By: Zackline Colley
As reported by Nkechi Ogbonna of the BBC, Nigeria’s two largest labor unions have declared an indefinite strike set to commence next Tuesday, in protest of the government’s response to the rising cost of living.
The National Labour Congress (NLC) and the Trade Union Congress (TUC) have accused the government of failing to alleviate the financial burden on Nigerians, which has been exacerbated by the recent removal of fuel subsidies.
“It will be a complete shutdown until the government addresses the demands of Nigerian workers and, indeed, the Nigerian masses,” the union leaders stated jointly.
They have called upon all workers to halt their activities starting from October 3rd and have announced plans to organize street protests.

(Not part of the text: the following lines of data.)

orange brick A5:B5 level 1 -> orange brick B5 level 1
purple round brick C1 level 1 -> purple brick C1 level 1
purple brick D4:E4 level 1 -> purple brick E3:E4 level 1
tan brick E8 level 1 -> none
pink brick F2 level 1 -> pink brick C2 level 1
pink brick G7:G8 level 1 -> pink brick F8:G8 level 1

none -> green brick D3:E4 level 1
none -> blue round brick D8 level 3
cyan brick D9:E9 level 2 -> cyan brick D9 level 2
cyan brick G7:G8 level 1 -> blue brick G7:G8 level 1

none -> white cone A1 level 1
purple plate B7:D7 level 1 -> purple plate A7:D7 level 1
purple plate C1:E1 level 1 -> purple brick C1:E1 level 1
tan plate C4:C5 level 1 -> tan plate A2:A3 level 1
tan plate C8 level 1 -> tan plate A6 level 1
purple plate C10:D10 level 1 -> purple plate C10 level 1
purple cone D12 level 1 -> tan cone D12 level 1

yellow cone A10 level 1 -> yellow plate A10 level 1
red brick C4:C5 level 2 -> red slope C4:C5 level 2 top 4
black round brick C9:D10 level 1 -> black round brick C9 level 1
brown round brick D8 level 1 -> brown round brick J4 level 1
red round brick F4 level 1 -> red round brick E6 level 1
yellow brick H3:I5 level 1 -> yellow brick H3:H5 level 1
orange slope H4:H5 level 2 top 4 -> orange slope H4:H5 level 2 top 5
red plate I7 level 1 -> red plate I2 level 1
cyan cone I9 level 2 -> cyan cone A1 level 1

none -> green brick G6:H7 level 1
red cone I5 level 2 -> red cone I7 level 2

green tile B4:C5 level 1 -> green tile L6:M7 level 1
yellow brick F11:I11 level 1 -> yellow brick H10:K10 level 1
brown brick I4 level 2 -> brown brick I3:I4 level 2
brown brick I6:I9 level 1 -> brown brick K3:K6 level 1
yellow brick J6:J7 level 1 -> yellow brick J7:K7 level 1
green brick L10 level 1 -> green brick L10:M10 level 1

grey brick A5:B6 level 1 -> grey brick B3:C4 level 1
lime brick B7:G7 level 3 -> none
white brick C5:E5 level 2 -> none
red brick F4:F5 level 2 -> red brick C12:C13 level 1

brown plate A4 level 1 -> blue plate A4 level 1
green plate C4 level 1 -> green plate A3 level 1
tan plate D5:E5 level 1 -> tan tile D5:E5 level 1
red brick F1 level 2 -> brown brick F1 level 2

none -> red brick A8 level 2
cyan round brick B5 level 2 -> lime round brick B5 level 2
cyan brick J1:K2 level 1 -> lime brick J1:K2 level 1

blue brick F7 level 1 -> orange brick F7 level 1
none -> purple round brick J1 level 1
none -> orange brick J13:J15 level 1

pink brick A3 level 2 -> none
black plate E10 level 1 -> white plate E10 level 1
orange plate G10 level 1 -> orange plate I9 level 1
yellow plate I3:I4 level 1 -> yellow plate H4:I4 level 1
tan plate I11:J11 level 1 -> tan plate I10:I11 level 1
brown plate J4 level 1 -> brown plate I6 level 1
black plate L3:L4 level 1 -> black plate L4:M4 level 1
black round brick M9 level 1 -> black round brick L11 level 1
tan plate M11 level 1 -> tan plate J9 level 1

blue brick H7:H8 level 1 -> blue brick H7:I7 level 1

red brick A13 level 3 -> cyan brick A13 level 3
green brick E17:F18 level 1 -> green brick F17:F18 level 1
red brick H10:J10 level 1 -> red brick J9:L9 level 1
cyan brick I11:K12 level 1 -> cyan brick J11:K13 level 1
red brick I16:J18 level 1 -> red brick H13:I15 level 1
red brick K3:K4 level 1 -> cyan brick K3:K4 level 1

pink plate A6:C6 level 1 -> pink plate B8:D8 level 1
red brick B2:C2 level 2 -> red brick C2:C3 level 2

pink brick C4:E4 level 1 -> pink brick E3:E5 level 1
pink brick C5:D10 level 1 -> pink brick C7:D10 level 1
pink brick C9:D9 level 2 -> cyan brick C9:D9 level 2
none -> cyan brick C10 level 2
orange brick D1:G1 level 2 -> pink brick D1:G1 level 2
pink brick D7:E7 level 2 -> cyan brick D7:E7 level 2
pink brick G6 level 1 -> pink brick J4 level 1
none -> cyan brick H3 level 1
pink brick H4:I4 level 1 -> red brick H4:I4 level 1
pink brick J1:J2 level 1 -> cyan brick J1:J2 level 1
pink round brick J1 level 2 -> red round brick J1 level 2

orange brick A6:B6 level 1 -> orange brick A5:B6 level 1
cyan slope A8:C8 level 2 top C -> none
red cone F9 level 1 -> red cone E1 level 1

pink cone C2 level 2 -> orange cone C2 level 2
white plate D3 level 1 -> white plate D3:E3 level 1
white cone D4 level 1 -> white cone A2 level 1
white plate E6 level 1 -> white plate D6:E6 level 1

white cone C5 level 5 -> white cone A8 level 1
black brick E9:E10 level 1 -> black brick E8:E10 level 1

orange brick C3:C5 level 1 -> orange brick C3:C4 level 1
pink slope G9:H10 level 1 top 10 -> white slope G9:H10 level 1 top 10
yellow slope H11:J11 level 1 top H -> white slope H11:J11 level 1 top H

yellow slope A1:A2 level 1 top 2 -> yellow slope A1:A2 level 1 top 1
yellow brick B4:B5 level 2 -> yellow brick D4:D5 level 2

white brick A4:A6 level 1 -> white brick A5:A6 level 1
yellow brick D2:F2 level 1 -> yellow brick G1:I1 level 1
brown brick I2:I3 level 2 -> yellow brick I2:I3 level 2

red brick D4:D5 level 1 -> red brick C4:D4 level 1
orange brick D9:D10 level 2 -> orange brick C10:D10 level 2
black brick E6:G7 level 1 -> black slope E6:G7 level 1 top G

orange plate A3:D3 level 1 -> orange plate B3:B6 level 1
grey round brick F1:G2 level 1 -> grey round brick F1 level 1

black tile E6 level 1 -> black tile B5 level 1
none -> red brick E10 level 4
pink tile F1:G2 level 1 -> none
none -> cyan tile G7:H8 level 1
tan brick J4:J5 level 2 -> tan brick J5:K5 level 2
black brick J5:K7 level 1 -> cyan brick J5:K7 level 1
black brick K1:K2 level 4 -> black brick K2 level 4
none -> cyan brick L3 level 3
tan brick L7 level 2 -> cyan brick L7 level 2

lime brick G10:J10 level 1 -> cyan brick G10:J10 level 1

In recent months, food and commodity prices have surged due to the rising cost of fuel, which has in turn increased production and transportation costs.
Additionally, Nigeria’s currency, the naira, has significantly depreciated against the US dollar, exchanging at an average rate of 780 naira to $1. This depreciation has further driven up the cost of imports.
The government has appealed to union leaders to suspend the strike and allow room for negotiations, citing the potential harm the strike action could inflict on the economy.
President Bola Tinubu argued that ending the fuel subsidy was essential, as it was economically unsustainable to artificially keep petrol prices low.